Work to be completed
A single number is required: how many lines in the data below contain "Find".

Data listing
= = = = = = =
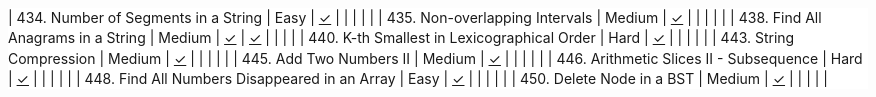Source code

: | 434. Number of Segments in a String                                                 | Easy       |                               [✓](./solutions/Java/%5B0434_Easy%5D%20Number%20of%20Segments%20in%20a%20String)                                |                                                                                                               |                                                                                                                   |                                                                 |                                                                                 |
| 435. Non-overlapping Intervals                                                      | Medium     |                                     [✓](./solutions/Java/%5B0435_Medium%5D%20Non-overlapping%20Intervals)                                     |                                                                                                               |                                                                                                                   |                                                                 |                                                                                 |
| 438. Find All Anagrams in a String                                                  | Medium     |                               [✓](./solutions/Java/%5B0438_Medium%5D%20Find%20All%20Anagrams%20in%20a%20String)                               |            [✓](./solutions/TypeScript/%5B0438_Medium%5D%20Find%20All%20Anagrams%20in%20a%20String)            |                                                                                                                   |                                                                 |                                                                                 |
| 440. K-th Smallest in Lexicographical Order                                         | Hard       |                            [✓](./solutions/Java/%5B0440_Hard%5D%20K-th%20Smallest%20in%20Lexicographical%20Order)                             |                                                                                                               |                                                                                                                   |                                                                 |                                                                                 |
| 443. String Compression                                                             | Medium     |                                        [✓](./solutions/Java/%5B0443_Medium%5D%20String%20Compression)                                         |                                                                                                               |                                                                                                                   |                                                                 |                                                                                 |
| 445. Add Two Numbers II                                                             | Medium     |                                      [✓](./solutions/Java/%5B0445_Medium%5D%20Add%20Two%20Numbers%20II)                                       |                                                                                                               |                                                                                                                   |                                                                 |                                                                                 |
| 446. Arithmetic Slices II - Subsequence                                             | Hard       |                              [✓](./solutions/Java/%5B0446_Hard%5D%20Arithmetic%20Slices%20II%20-%20Subsequence)                               |                                                                                                               |                                                                                                                   |                                                                 |                                                                                 |
| 448. Find All Numbers Disappeared in an Array                                       | Easy       |                         [✓](./solutions/Java/%5B0448_Easy%5D%20Find%20All%20Numbers%20Disappeared%20in%20an%20Array)                          |                                                                                                               |                                                                                                                   |                                                                 |                                                                                 |
| 450. Delete Node in a BST                                                           | Medium     |                                    [✓](./solutions/Java/%5B0450_Medium%5D%20Delete%20Node%20in%20a%20BST)                                     |                                                                                                               |                                                                                                                   |                                                                 |                                                                                 |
= = = = = = =
Task output
2